▸ Assignment 1: Transcribe the whole documentation excerpt on the DataSlice functions.

▸ Page text:
• • •

Returns `ds` with the DataBag removed.

Unlike `no_bag`, `ds` is required to hold ItemIds and no primitives are
allowed.

The result DataSlice still has the original schema. If the schema is an Entity
schema (including List/Dict schema), it is treated an ItemId after the DataBag
is removed.

Args:
  ds: DataSlice of ItemIds.

kd.core.reify(ds, source)

Aliases:

Assigns a bag and schema from `source` to the slice `ds`.

kd.core.shallow_clone(x, /, *, itemid=unspecified, schema=unspecified, **overrides)

Aliases:

Creates a DataSlice with shallow clones of immediate attributes.

The entities themselves get new ItemIds and their top-level attributes are
copied by reference.

Also see kd.clone and kd.deep_clone.

Note that unlike kd.deep_clone, if there are multiple references to the same
entity, the returned DataSlice will have multiple clones of it rather than
references to the same clone.

Args:
  x: The DataSlice to copy.{SELF}
  itemid: The ItemId to assign to cloned entities. If not specified, will
    allocate new ItemIds.
  schema: The schema to resolve attributes, and also to assign the schema to
    the resulting DataSlice. If not specified, will use the schema of 'x'.
  **overrides: attribute overrides.

• • •

[Collection entries]
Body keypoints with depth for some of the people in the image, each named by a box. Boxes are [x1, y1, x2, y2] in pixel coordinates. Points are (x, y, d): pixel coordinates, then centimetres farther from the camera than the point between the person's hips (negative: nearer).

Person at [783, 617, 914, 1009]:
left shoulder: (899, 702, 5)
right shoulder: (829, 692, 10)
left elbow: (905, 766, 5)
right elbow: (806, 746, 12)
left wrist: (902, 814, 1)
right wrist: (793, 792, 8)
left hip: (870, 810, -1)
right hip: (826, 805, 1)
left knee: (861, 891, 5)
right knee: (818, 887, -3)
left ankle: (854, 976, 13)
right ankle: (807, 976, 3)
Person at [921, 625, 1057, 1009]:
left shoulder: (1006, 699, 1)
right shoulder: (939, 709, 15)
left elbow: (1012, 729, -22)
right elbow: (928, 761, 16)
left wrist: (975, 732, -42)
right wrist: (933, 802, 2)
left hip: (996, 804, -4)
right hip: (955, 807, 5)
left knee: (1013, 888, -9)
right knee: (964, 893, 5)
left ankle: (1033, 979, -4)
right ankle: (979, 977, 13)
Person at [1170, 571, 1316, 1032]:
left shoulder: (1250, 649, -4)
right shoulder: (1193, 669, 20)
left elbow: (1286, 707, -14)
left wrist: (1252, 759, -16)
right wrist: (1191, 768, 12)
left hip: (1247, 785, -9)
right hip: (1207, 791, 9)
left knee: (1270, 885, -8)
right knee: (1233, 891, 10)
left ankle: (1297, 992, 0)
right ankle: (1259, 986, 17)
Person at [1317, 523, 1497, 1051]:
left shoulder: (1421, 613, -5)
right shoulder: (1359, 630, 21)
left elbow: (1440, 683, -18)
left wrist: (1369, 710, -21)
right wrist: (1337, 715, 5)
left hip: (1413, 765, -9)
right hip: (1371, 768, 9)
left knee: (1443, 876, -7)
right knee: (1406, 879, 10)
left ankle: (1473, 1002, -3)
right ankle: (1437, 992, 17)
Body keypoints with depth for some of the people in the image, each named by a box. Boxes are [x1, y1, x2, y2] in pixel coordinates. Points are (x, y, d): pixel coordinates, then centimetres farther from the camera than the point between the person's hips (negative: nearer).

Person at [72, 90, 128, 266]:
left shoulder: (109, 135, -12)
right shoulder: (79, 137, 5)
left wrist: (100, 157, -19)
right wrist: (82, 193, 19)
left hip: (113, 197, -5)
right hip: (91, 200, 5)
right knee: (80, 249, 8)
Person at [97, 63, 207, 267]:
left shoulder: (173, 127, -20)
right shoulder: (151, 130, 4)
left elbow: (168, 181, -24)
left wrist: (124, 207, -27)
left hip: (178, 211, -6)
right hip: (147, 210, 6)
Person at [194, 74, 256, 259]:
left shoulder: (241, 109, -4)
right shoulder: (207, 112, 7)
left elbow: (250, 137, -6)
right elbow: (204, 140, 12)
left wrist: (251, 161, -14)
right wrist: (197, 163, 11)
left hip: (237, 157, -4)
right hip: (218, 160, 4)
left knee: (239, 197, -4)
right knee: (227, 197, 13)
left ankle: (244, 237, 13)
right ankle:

• • •

▸ Assignment 2: From the collection entries, restate word for word the part that opens with the line containing "left wrist: (1369, 710, -21)" and closes with the line containing "right ankle: (1437, 992, 17)", both included.

▸ Exercise solution 1:
Returns `ds` with the DataBag removed.

Unlike `no_bag`, `ds` is required to hold ItemIds and no primitives are
allowed.

The result DataSlice still has the original schema. If the schema is an Entity
schema (including List/Dict schema), it is treated an ItemId after the DataBag
is removed.

Args:
  ds: DataSlice of ItemIds.

kd.core.reify(ds, source)

Aliases:

Assigns a bag and schema from `source` to the slice `ds`.

kd.core.shallow_clone(x, /, *, itemid=unspecified, schema=unspecified, **overrides)

Aliases:

Creates a DataSlice with shallow clones of immediate attributes.

The entities themselves get new ItemIds and their top-level attributes are
copied by reference.

Also see kd.clone and kd.deep_clone.

Note that unlike kd.deep_clone, if there are multiple references to the same
entity, the returned DataSlice will have multiple clones of it rather than
references to the same clone.

Args:
  x: The DataSlice to copy.{SELF}
  itemid: The ItemId to assign to cloned entities. If not specified, will
    allocate new ItemIds.
  schema: The schema to resolve attributes, and also to assign the schema to
    the resulting DataSlice. If not specified, will use the schema of 'x'.
  **overrides: attribute overrides.

▸ Exercise solution 2:
left wrist: (1369, 710, -21)
right wrist: (1337, 715, 5)
left hip: (1413, 765, -9)
right hip: (1371, 768, 9)
left knee: (1443, 876, -7)
right knee: (1406, 879, 10)
left ankle: (1473, 1002, -3)
right ankle: (1437, 992, 17)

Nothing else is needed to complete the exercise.